De acordo com o canal NHK, as autoridades japonesas permitiram que ele guardasse uma cópia de seu passaporte francês em um cofre trancado a chave – que estava com seus advogados. A imprensa japonesa está mobilizada em busca de respostas a diversas perguntas sobre a fuga mirabolante do empresário. Diversos veículos, entretanto, estão retratando a partida do executivo como um “ato covarde” e um desrespeito à justiça japonesa, segundo a correspondente da RFI em Tóquio, Juliana Sayuri.

Também foram divulgadas diversas teorias sobre a saga: Ghosn teria escapado escondido dentro de uma caixa de instrumentos musicais, depois de um concerto que foi feito na sua residência dias antes; ou teria fugido disfarçado e munido de um passaporte falso; ou teria contando com um serviço de segurança particular da Turquia ou do Líbano. Segundo a agência Reuters, também teria se encontrado com o presidente libanês Michael Aoun – informação negada por um assessor de imprensa da presidência.

Livre e feliz

Ghosn atualmente estaria em sua casa em Beirute, ao lado da família, “livre e feliz”. “Agora posso finalmente me comunicar livremente com a mídia e estou ansioso para começar na próxima semana”, sinalizou, em nota à imprensa. Está marcada uma conferência de imprensa para 8 de janeiro, na capital libanesa.

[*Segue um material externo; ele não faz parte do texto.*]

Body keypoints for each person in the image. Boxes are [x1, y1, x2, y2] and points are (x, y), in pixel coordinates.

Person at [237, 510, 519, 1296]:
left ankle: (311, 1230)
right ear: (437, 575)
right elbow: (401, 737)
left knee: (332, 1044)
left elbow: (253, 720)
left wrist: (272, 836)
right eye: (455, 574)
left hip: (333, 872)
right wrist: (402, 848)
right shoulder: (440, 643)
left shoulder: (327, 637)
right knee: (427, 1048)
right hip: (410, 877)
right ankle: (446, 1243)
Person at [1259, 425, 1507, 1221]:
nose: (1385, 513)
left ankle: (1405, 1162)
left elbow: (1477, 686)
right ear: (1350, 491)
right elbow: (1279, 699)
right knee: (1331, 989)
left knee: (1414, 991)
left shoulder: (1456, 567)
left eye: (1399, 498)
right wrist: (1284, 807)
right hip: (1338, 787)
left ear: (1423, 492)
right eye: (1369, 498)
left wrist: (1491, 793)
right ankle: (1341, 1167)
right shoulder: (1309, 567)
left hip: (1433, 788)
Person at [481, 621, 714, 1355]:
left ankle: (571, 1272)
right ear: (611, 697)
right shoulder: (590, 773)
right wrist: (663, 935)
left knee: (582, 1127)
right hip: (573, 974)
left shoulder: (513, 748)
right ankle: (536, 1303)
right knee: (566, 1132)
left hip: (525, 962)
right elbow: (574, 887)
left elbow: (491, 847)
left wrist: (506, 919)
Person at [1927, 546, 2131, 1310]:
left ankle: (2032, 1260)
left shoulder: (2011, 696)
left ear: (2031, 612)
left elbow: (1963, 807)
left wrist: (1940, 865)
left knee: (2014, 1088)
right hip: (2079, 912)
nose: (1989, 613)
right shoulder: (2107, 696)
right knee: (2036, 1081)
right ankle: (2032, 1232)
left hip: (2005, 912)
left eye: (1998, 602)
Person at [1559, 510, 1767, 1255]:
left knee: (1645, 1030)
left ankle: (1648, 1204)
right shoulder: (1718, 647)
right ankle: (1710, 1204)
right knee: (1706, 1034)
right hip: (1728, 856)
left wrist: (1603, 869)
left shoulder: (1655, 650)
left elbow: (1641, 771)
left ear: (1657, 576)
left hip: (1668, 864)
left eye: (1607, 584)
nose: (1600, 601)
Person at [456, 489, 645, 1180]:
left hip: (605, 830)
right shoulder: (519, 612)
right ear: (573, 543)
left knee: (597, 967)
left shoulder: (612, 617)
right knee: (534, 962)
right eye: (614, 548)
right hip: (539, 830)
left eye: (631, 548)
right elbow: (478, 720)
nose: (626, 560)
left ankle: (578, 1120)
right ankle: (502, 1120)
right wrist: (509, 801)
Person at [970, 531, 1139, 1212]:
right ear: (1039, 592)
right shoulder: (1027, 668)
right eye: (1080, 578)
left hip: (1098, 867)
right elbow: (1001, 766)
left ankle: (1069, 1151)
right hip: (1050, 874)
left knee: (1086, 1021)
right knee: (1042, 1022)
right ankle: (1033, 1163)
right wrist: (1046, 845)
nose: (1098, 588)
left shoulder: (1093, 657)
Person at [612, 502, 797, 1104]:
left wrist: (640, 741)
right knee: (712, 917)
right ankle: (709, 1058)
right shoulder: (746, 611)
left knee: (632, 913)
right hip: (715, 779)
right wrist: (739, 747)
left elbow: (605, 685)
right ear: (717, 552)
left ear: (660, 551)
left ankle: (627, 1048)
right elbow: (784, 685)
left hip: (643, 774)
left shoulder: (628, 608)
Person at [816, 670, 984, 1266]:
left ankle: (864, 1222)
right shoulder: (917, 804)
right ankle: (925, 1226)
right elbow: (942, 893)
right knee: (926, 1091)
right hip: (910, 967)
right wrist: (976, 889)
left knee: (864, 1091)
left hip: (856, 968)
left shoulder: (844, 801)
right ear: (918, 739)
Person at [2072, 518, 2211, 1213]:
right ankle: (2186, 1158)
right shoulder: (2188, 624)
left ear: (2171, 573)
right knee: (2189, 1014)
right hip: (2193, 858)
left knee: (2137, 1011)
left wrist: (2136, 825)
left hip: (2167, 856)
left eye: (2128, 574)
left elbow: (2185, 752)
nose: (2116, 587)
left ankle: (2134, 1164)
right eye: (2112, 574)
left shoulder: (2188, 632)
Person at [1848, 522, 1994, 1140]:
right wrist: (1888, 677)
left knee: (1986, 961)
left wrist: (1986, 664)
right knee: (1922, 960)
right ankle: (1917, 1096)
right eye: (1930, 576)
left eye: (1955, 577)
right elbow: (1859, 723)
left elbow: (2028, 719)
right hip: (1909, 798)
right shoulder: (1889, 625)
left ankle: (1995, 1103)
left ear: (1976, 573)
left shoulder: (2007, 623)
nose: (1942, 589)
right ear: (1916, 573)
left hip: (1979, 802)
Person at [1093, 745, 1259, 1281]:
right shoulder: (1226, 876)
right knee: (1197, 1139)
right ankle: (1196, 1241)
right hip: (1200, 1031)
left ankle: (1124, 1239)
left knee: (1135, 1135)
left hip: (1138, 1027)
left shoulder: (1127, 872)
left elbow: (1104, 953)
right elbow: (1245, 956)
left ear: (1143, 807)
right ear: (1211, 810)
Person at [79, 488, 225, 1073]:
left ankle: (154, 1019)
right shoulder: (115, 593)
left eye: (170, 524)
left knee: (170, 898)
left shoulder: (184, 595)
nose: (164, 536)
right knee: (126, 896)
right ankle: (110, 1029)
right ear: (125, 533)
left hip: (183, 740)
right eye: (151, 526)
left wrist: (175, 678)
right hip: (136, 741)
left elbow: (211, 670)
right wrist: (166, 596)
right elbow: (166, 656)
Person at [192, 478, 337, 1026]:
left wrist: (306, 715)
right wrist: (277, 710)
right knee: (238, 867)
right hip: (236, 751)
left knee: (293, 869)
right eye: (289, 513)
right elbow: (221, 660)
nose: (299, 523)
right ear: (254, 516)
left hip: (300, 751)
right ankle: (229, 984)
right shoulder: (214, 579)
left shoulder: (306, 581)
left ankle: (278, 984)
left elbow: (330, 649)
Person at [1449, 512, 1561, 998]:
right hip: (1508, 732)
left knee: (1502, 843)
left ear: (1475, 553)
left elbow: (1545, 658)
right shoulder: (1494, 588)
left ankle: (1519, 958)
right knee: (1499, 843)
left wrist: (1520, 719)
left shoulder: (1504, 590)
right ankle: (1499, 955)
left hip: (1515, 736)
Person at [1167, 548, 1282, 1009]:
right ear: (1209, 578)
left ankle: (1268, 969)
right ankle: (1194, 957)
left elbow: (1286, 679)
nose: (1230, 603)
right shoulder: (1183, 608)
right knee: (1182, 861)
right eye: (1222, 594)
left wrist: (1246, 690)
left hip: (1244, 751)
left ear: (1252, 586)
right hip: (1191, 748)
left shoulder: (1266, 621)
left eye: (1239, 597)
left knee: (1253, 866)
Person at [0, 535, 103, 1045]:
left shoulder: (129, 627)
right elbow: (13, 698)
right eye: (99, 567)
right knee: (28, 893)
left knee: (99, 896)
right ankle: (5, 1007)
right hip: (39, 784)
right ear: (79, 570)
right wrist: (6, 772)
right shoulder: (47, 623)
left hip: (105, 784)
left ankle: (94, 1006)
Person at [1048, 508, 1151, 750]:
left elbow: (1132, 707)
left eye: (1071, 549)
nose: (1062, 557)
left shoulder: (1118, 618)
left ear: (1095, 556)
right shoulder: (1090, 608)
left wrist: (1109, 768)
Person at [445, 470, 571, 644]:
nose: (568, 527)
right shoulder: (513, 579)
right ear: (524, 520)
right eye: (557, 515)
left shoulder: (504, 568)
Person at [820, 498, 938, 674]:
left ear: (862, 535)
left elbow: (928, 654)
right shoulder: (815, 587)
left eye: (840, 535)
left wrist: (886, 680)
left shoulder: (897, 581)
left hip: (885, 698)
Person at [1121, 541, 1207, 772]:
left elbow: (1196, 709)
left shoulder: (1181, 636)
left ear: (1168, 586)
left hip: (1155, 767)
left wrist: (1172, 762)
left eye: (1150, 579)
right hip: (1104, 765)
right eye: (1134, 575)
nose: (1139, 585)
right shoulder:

Carlos Ghosn, de 65 anos, é acusado de não declarar o equivalente a mais de 160 milhões de reais às autoridades fiscais japonesas entre 2010 e 2015, desvio de dinheiro e uso indevido de bens da Nissan. O ex-executivo, que esteve à frente da aliança entre as montadoras Renault, Nissan e Mitsubishi, era considerado um titã da indústria automobilística. Se considerado culpado das acusações, o réu pode ser condenado a até 10 anos de prisão e ao pagamento de multa de 700 milhões de ienes (cerca de R$ 25 milhões).